- _INSTRUCTIONS TO FOLLOW_: Without the pictures, set down every line of the data exactly.

Segment Start: THE DATA

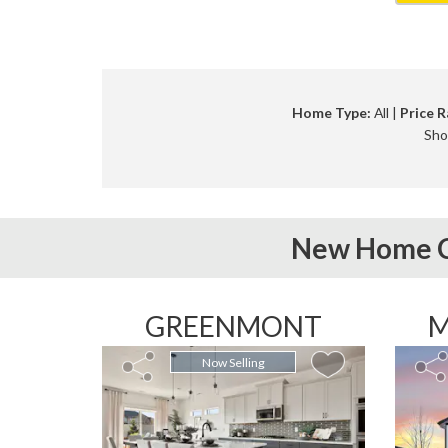
Home Type:
All |
Price R
Sho
New Home C
GREENMONT
M
Now Selling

Segment End: THE DATA

- _ANSWER SPACE_:
Home Type:
All |
Price R
Sho
New Home C
GREENMONT
M
Now Selling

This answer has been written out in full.